Closed sydney0zq closed 3 years ago
Hello,
We have contacted you vial email and provided our recent training log, and our advice are as follows:
As for your question with our paper, we suggest you go to https://davischallenge.org/challenge2017/index.html and read related papers. Our learning method during training time is supervised by the mask annotations from all frames in all videos. The problem is semi-supervised, because during inference time, only the annotation of the first frame is given. All VOS papers in semi-supervised literature follow this setting.
Thank you for your interest.
Hi, thanks for releasing the codes and I run your code completely but the results cannot be reproduced at all.

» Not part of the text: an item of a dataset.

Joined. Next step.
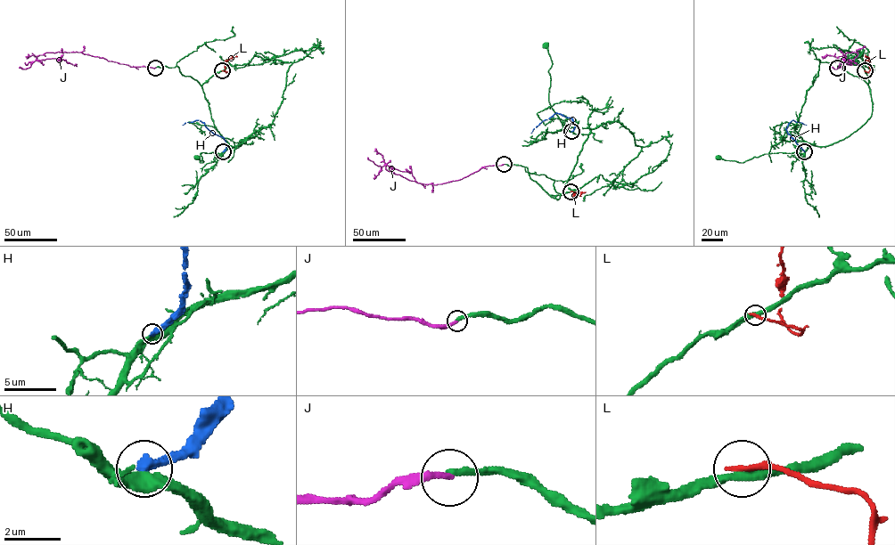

I use DAVIS 2017 as my training set, and evaluate the checkpoints on DAVIS 2017 validation set.
However the results are:
G/J/F: 67.2/65.2/69.2
But in your paper:
G/J/F: 72.3/69.9/74.7
I notice you use 4 GPUS with 16GB memory each and here I only has 4 GPUs with 11GB memory each. I think the hardware difference should NOT make such a significant difference. Could you please have an explanation on that because there are a few fellows issuing the same problems below.
Thanks in advance.
And what's more, your paper says it is a transductive method, however, your codes are TOTALLY different with the equations in your paper, and the masks are not semi-supervised, it is fully supervised by cross-entropy loss.
Please explain the issue which I think it is an essential problem in your paper.